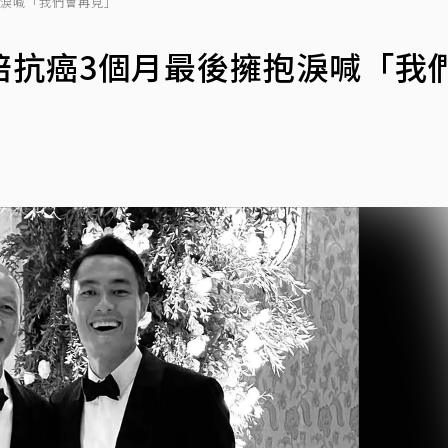
抱淚喊「我們會再見」
陪抗癌3個月最後擁抱淚喊「我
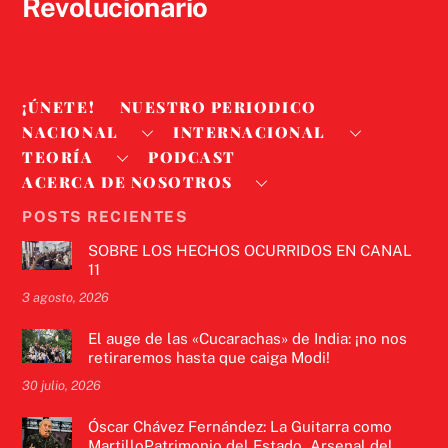
Revolucionario
¡ÚNETE!
NUESTRO PERIODICO
NACIONAL
INTERNACIONAL
TEORÍA
PODCAST
ACERCA DE NOSOTROS
POSTS RECIENTES
SOBRE LOS HECHOS OCURRIDOS EN CANAL
11
3 agosto, 2026
El auge de las «Cucarachas» de India: ¡no nos
retiraremos hasta que caiga Modi!
30 julio, 2026
Óscar Chávez Fernández: La Guitarra como
MartilloPatrimonio del Estado, Arsenal del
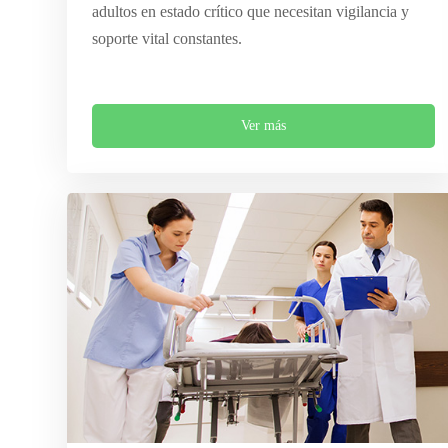
adultos en estado crítico que necesitan vigilancia y
soporte vital constantes.
Ver más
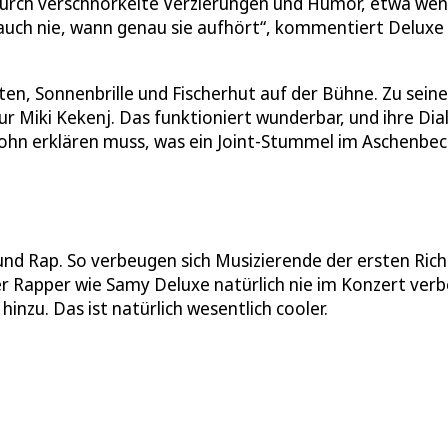
urch verschnörkelte Verzierungen und Humor, etwa wen
n auch nie, wann genau sie aufhört“, kommentiert Deluxe
ten, Sonnenbrille und Fischerhut auf der Bühne. Zu sein
r Miki Kekenj. Das funktioniert wunderbar, und ihre Dia
Sohn erklären muss, was ein Joint-Stummel im Aschenbe
und Rap. So verbeugen sich Musizierende der ersten Ric
r Rapper wie Samy Deluxe natürlich nie im Konzert verb
inzu. Das ist natürlich wesentlich cooler.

**PROMPT**
The line containing "n auch nie, wann" marks where to begin; the last line of the records marks where to stop. Copy both and all between, exactly.

**ANSWER TO THIS EXERCISE**
n auch nie, wann genau sie aufhört“, kommentiert Deluxe
ten, Sonnenbrille und Fischerhut auf der Bühne. Zu sein
r Miki Kekenj. Das funktioniert wunderbar, und ihre Dia
Sohn erklären muss, was ein Joint-Stummel im Aschenbe
und Rap. So verbeugen sich Musizierende der ersten Ric
r Rapper wie Samy Deluxe natürlich nie im Konzert verb
inzu. Das ist natürlich wesentlich cooler.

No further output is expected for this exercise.